Supporters of such laws claim that these zones are necessary to ensure that women have access to abortion. They argue that a buffer zone helps to prevent blockading of a clinic's entrance, to protect the safety of patients and staff, and to ensure that clients do not feel intimidated, distressed, or harassed by the presence of pro-life activists.

Some traditional free speech advocates such as the British Columbia Civil Liberties Association have cautiously sided in favour of narrowly defined "bubble zones" around abortion clinics on the basis that patients have a medical right to privacy when receiving confidential legal medical procedures that is compromised if protesters identify patients for the purpose of publicly shaming or intimidating them.

The American Civil Liberties Union helped enact the Freedom of Access to Clinic Entrances Act in 1994, which guarantees pedestrian access to clinics, but does not restrict related speech activity. In Pro-Choice Network v. Schenck, the ACLU filed briefs defending the constitutionality of a court order that prohibited defendants from protesting within 15 feet of clinic driveways and entrances in western New York. The Supreme Court upheld the ACLU's position.
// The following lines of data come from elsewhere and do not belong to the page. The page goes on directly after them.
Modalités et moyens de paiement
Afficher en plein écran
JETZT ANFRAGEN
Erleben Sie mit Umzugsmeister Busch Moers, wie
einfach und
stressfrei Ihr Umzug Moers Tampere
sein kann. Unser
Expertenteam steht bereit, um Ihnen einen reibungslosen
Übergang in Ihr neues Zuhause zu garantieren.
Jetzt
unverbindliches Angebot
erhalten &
Some pro-choice activists have also argued that anyone convicted of anti-abortion violence should be permanently banned from protesting outside abortion clinics. Professor Jacob M. Appel of New York University has argued that "[m]uch as we do not permit convicted pedophiles to teach kindergarten or convicted hijackers to board airplanes, common sense dictates that individuals who have been imprisoned for plotting violence against abortion clinics should never again be permitted anywhere near such facilities.".

Those who oppose the creation of such legislation contend that "bubble zones", by limiting the ability to protest peacefully, represent an infringement upon their rights to freedom of expression and freedom of assembly.